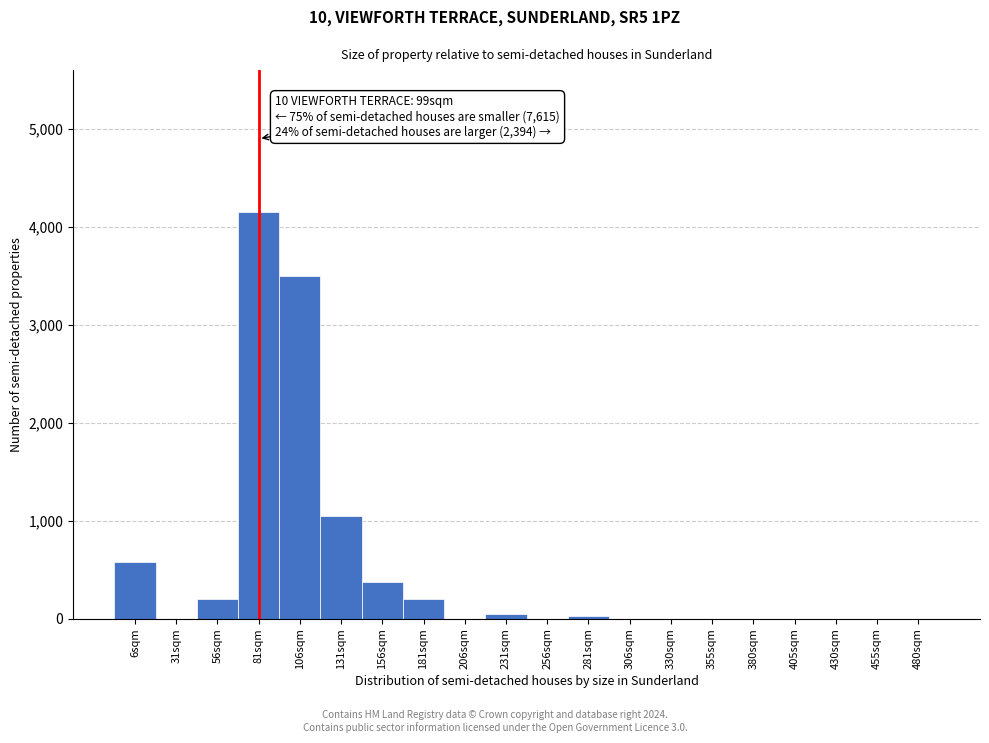

What is the sum of all values?

10130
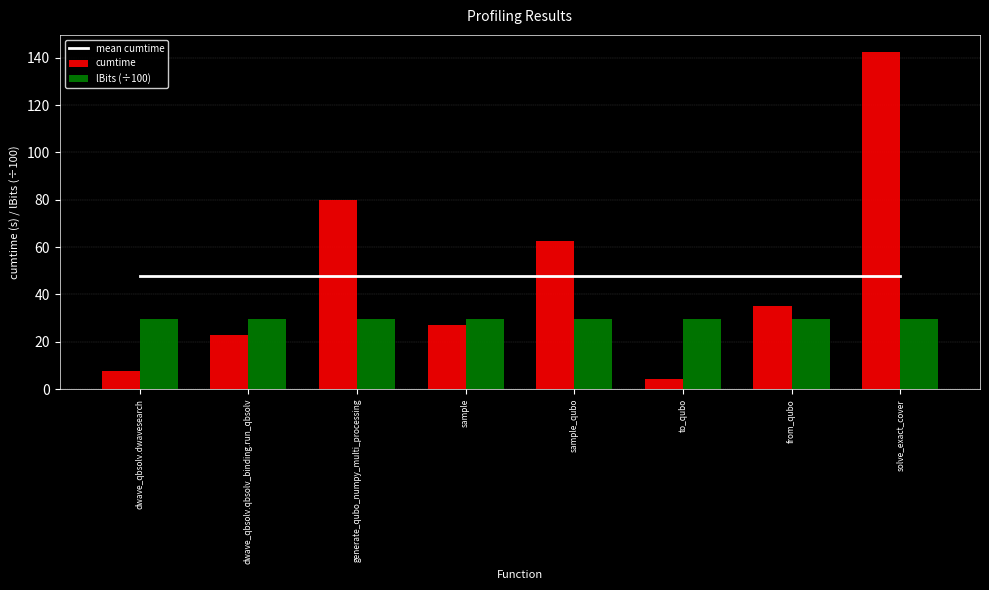

At which category does the chart reach its minimum across all series?

to_qubo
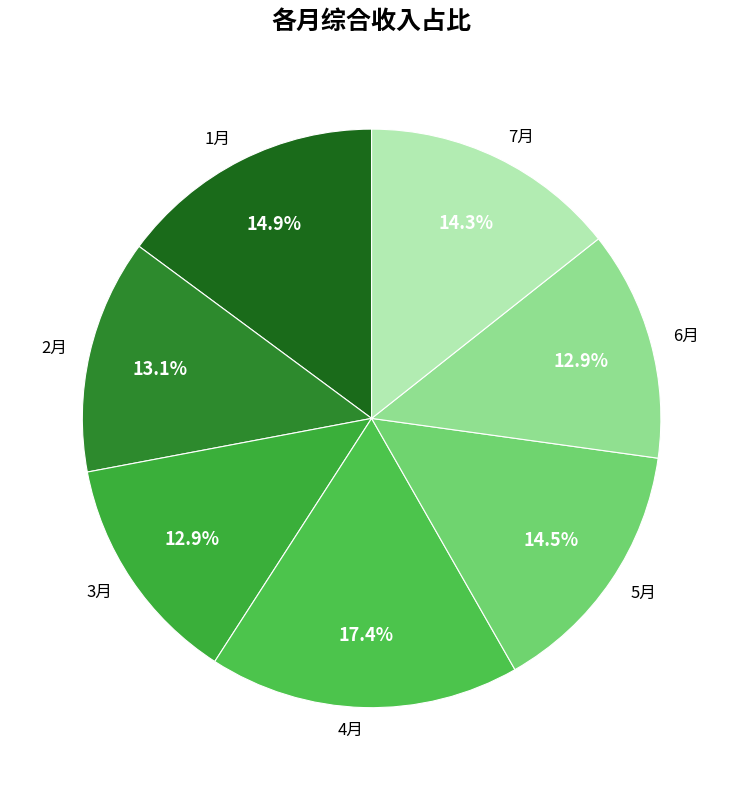

Does any single category account for the majority?

No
::::::::
Rewrite all the items above, replacing "category" with "group" and changing nothing else. Leave out the pictures.

What is the sum of all values?

10130

At which group does the chart reach its minimum across all series?

to_qubo

Does any single group account for the majority?

No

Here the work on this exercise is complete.